▶ **Task directions**
This task calls for the lines below starting at the one containing "29: (691, 268, 0.81)" and ending at the one containing "47: (707, 74, 6.29)", repeated exactly with both ends kept and pictures left out.

####

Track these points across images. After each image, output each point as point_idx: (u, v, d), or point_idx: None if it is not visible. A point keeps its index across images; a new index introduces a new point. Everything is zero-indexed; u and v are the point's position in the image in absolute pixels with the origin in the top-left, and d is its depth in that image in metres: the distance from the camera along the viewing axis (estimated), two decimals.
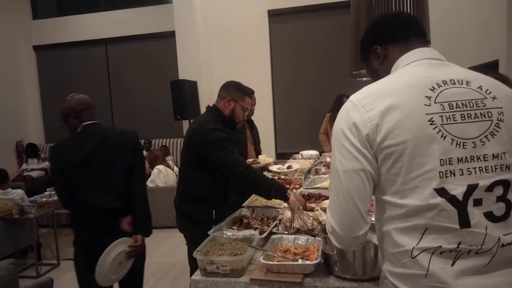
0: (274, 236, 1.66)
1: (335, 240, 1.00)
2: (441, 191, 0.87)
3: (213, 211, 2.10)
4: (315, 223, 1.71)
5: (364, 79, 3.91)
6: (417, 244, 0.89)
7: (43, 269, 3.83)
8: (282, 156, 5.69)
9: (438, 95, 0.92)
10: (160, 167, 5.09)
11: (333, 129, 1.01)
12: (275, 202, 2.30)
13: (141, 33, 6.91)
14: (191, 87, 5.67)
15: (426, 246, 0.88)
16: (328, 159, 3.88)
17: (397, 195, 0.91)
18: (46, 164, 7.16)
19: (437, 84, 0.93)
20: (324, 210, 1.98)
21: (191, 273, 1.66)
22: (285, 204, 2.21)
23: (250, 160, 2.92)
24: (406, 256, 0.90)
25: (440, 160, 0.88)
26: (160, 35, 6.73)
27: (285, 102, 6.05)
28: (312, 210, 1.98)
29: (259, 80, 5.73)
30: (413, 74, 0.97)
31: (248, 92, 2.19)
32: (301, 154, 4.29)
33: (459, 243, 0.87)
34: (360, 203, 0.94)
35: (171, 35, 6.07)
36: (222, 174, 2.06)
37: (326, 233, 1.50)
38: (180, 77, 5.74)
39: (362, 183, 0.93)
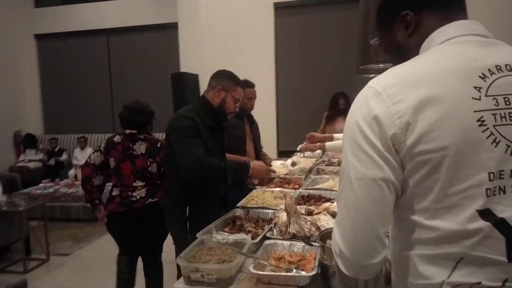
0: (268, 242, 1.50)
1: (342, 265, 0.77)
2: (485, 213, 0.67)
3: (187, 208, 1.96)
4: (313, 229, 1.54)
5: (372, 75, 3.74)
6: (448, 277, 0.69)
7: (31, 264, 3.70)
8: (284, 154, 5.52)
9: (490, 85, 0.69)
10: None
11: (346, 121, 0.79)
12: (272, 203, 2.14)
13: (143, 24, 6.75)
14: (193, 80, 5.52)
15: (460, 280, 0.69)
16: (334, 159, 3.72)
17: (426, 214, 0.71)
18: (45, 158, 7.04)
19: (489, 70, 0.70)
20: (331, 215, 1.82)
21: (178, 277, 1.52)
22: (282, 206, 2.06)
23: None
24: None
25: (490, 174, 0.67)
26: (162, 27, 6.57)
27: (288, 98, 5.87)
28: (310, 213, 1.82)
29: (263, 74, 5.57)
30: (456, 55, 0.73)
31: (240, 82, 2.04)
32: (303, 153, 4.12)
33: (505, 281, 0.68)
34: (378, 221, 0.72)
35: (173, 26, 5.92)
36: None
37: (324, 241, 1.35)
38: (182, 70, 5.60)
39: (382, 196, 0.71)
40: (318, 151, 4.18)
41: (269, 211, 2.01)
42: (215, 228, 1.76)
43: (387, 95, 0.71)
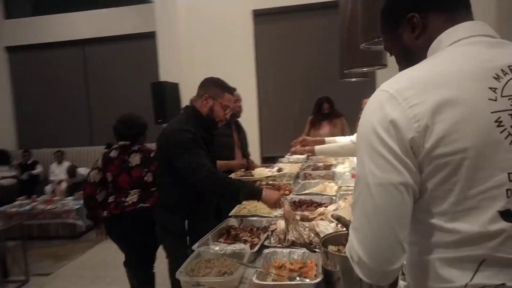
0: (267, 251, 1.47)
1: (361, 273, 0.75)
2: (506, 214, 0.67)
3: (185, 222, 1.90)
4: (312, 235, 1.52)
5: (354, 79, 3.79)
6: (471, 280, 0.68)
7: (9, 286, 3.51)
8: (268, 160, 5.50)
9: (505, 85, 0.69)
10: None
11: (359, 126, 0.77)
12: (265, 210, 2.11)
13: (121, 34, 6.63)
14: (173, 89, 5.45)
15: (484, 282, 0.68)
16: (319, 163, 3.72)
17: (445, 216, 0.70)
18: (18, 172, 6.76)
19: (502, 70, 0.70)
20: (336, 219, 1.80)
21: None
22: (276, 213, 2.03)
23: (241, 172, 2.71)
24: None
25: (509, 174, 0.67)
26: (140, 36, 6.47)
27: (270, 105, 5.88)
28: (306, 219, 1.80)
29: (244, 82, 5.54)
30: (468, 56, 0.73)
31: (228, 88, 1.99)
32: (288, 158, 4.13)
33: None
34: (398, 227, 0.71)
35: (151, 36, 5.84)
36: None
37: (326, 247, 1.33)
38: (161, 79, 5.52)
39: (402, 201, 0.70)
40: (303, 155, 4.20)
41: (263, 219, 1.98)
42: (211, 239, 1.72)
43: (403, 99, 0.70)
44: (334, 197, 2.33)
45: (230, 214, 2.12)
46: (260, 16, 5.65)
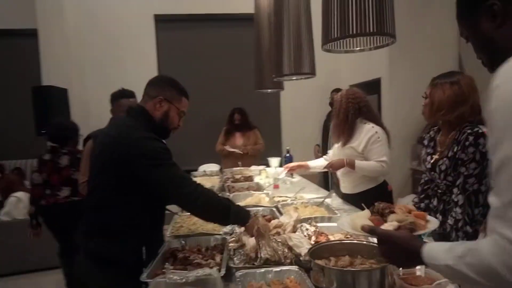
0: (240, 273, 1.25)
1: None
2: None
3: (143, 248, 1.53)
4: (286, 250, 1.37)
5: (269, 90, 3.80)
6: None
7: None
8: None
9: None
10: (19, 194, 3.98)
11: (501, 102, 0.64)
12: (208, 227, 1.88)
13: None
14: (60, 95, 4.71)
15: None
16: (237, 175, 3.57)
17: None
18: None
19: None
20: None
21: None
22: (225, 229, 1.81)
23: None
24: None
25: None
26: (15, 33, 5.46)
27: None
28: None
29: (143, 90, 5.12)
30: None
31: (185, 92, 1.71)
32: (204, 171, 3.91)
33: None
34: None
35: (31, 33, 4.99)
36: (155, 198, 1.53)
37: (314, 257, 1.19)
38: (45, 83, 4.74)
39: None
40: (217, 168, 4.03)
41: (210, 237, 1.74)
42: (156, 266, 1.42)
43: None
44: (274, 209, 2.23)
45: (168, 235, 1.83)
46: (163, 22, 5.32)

####

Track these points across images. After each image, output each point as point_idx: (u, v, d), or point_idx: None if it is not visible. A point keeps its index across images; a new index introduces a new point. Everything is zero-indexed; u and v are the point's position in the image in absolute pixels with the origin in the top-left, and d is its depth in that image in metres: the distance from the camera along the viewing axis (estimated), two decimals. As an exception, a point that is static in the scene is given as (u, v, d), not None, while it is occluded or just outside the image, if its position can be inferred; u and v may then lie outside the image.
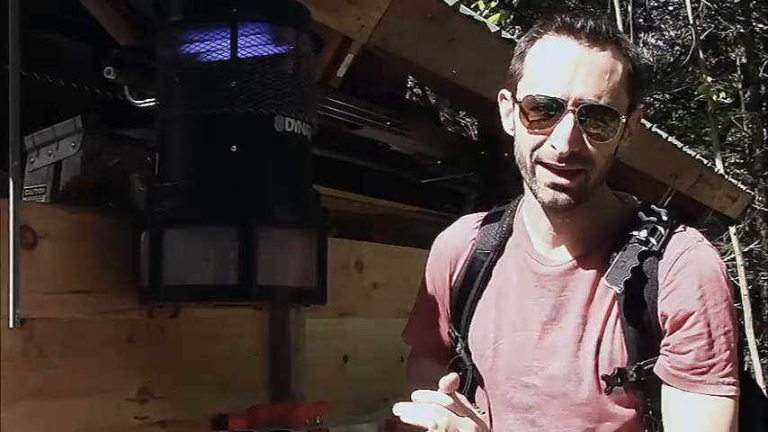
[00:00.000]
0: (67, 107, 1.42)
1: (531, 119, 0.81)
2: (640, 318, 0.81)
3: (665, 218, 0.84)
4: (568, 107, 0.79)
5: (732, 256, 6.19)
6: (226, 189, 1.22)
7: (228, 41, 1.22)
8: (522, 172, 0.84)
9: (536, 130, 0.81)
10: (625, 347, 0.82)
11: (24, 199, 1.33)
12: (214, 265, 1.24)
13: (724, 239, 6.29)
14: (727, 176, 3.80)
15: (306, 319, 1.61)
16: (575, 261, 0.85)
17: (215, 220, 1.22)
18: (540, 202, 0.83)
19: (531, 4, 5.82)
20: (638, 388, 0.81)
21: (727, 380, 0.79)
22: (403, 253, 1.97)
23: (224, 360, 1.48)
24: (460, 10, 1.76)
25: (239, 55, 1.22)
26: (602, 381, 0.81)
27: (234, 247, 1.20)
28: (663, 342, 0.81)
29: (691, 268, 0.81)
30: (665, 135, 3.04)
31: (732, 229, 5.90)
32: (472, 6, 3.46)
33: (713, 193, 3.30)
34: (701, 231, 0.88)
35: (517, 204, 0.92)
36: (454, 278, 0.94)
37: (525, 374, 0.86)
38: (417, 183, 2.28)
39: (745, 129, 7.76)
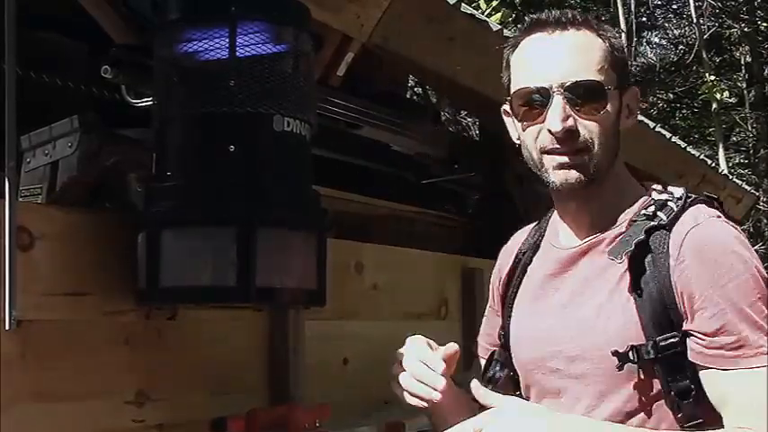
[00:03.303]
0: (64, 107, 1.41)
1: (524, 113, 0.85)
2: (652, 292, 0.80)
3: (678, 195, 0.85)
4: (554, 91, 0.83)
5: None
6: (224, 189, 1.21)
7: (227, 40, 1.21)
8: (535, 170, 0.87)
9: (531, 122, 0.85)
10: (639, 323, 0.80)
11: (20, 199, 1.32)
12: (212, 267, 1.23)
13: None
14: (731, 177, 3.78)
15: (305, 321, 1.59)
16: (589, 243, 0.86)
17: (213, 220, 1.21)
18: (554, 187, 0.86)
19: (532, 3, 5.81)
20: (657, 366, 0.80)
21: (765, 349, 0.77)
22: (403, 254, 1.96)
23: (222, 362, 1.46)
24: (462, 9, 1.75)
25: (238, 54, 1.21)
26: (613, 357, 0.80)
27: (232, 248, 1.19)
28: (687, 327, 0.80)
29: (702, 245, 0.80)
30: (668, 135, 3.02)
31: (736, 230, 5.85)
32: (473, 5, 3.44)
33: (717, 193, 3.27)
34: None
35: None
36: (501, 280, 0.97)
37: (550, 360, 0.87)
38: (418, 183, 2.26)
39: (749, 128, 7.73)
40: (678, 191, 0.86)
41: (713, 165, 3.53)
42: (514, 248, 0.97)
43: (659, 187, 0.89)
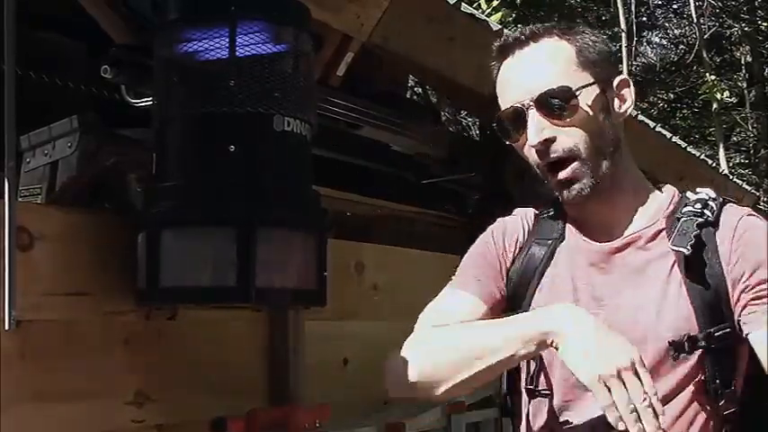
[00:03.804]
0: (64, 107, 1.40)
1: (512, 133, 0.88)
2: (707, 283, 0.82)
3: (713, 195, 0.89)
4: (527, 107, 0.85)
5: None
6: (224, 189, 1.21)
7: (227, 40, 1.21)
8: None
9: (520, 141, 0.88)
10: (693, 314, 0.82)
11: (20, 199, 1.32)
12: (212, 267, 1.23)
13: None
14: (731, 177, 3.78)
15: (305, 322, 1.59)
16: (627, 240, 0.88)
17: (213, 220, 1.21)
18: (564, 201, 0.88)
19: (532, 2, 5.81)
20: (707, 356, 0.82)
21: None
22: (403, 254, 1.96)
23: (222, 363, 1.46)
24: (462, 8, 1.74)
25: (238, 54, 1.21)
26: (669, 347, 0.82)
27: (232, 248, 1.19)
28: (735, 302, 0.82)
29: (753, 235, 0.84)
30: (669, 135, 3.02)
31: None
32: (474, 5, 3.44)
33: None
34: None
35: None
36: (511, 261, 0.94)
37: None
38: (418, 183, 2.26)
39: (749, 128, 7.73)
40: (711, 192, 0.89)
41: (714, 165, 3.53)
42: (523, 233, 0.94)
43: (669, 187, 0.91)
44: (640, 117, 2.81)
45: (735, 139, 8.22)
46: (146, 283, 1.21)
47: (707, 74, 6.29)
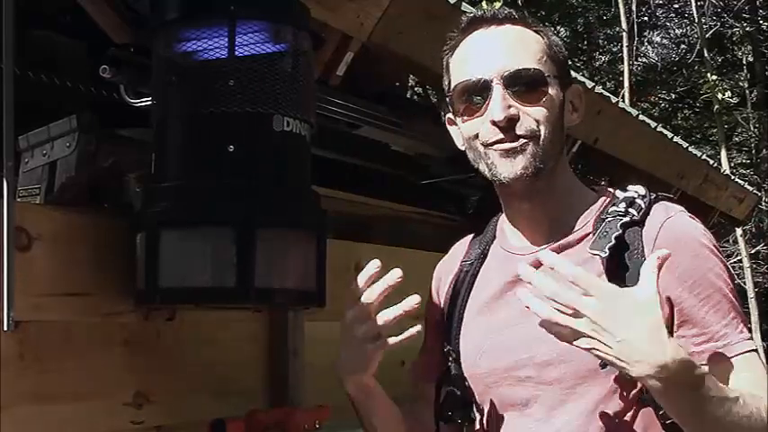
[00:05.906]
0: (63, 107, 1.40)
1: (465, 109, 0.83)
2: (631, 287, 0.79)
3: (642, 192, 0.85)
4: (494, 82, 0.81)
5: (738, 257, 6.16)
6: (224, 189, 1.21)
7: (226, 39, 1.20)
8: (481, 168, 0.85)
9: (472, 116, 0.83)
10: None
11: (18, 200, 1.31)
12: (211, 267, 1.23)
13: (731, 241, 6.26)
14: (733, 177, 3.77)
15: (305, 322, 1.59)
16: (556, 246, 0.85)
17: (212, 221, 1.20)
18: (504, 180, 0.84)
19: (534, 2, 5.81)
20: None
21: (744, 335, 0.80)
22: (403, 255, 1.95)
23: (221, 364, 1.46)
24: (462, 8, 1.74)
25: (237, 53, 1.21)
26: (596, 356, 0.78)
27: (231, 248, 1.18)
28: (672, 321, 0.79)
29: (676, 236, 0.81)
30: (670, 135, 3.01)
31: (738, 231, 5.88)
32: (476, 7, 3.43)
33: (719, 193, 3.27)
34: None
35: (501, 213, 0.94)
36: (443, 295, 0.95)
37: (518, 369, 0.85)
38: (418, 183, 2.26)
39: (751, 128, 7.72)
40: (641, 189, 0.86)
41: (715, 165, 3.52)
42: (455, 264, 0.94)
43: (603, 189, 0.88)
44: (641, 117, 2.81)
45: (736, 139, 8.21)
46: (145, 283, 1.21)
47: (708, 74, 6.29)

####

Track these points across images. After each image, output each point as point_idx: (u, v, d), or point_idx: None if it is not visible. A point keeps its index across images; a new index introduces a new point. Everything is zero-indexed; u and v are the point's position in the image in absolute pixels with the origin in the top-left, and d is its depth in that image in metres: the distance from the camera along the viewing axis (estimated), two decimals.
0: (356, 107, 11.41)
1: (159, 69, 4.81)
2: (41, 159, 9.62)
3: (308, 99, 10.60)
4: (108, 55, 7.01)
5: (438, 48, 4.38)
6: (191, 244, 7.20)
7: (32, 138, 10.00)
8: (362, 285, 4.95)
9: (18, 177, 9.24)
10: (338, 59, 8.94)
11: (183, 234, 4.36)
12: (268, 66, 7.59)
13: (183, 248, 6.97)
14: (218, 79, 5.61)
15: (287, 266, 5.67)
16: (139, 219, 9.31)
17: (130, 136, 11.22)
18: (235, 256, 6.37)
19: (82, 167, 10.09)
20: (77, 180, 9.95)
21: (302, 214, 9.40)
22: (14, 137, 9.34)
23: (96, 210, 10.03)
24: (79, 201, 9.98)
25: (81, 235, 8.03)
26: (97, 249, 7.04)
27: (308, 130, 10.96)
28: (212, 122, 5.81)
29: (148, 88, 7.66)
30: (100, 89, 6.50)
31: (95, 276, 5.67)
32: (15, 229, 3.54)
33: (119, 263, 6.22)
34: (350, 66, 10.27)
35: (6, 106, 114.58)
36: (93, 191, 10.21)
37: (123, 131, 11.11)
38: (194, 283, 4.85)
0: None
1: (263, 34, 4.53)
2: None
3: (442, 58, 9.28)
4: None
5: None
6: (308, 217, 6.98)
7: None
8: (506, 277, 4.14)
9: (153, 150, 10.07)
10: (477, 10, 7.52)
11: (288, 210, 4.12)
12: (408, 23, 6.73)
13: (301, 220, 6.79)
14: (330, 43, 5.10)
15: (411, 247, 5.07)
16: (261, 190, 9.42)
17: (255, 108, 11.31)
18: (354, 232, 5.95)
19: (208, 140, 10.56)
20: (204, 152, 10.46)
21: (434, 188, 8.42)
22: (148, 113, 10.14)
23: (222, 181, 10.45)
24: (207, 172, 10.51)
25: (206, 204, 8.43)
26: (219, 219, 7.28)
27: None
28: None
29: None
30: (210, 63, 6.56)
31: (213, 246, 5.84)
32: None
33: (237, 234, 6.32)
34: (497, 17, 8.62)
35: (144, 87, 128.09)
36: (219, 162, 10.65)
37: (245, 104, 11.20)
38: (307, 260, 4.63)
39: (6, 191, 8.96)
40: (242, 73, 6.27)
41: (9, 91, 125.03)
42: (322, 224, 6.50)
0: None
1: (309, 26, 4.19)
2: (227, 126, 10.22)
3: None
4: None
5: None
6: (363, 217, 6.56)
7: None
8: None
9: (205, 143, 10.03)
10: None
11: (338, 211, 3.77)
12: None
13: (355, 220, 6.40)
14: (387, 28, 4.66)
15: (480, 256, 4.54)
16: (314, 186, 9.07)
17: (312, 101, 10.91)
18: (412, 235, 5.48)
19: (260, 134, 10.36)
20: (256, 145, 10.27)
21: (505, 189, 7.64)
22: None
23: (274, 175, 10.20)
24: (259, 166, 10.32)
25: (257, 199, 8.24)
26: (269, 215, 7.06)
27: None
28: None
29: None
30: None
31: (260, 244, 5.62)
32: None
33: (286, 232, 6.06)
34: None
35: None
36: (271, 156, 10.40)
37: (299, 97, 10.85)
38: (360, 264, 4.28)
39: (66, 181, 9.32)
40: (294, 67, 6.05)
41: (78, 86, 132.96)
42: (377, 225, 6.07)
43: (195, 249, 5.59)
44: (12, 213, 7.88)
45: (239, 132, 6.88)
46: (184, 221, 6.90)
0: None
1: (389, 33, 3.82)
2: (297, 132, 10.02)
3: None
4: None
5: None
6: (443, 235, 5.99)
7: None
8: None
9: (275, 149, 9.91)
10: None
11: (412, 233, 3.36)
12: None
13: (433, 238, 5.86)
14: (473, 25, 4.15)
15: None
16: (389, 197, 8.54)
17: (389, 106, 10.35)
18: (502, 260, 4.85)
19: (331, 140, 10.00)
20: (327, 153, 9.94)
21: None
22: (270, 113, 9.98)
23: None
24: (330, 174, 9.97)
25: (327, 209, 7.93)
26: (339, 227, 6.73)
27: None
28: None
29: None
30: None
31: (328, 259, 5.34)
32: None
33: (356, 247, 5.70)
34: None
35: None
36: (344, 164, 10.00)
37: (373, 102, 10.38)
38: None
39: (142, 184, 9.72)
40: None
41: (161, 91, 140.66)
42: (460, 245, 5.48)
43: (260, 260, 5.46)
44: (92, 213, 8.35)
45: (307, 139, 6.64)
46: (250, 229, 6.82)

####

▶ **Output of the exercise**
29: (691, 268, 0.81)
30: (665, 135, 3.04)
31: (732, 229, 5.90)
32: (472, 6, 3.46)
33: (713, 193, 3.30)
34: (701, 231, 0.88)
35: (517, 204, 0.92)
36: (454, 278, 0.94)
37: (525, 374, 0.86)
38: (417, 183, 2.28)
39: (745, 129, 7.76)
[00:03.303]
0: (64, 107, 1.41)
1: (524, 113, 0.85)
2: (652, 292, 0.80)
3: (678, 195, 0.85)
4: (554, 91, 0.83)
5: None
6: (224, 189, 1.21)
7: (227, 40, 1.21)
8: (535, 170, 0.87)
9: (531, 122, 0.85)
10: (639, 323, 0.80)
11: (20, 199, 1.32)
12: (212, 267, 1.23)
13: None
14: (731, 177, 3.78)
15: (305, 321, 1.59)
16: (589, 243, 0.86)
17: (213, 220, 1.21)
18: (554, 187, 0.86)
19: (532, 3, 5.81)
20: (657, 366, 0.80)
21: (765, 349, 0.77)
22: (403, 254, 1.96)
23: (222, 362, 1.46)
24: (462, 9, 1.75)
25: (238, 54, 1.21)
26: (613, 357, 0.80)
27: (232, 248, 1.19)
28: (687, 327, 0.80)
29: (702, 245, 0.80)
30: (668, 135, 3.02)
31: (736, 230, 5.85)
32: (473, 5, 3.44)
33: (717, 193, 3.27)
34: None
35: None
36: (501, 280, 0.97)
37: (550, 360, 0.87)
38: (418, 183, 2.26)
39: (749, 128, 7.73)
40: (678, 191, 0.86)
41: (713, 165, 3.53)
42: (514, 248, 0.97)
43: (659, 187, 0.89)
[00:03.804]
0: (64, 107, 1.40)
1: (512, 133, 0.88)
2: (707, 283, 0.82)
3: (713, 195, 0.89)
4: (527, 107, 0.85)
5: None
6: (224, 189, 1.21)
7: (227, 40, 1.21)
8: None
9: (520, 141, 0.88)
10: (693, 314, 0.82)
11: (20, 199, 1.32)
12: (212, 267, 1.23)
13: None
14: (731, 177, 3.78)
15: (305, 322, 1.59)
16: (627, 240, 0.88)
17: (213, 220, 1.21)
18: (564, 201, 0.88)
19: (532, 2, 5.81)
20: (707, 356, 0.82)
21: None
22: (403, 254, 1.96)
23: (222, 363, 1.46)
24: (462, 8, 1.74)
25: (238, 54, 1.21)
26: (669, 347, 0.82)
27: (232, 248, 1.19)
28: (735, 302, 0.82)
29: (753, 235, 0.84)
30: (669, 135, 3.02)
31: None
32: (474, 5, 3.44)
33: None
34: None
35: None
36: (511, 261, 0.94)
37: None
38: (418, 183, 2.26)
39: (749, 128, 7.73)
40: (711, 192, 0.89)
41: (714, 165, 3.53)
42: (523, 233, 0.94)
43: (669, 187, 0.91)
44: (640, 117, 2.81)
45: (735, 139, 8.22)
46: (146, 283, 1.21)
47: (707, 74, 6.29)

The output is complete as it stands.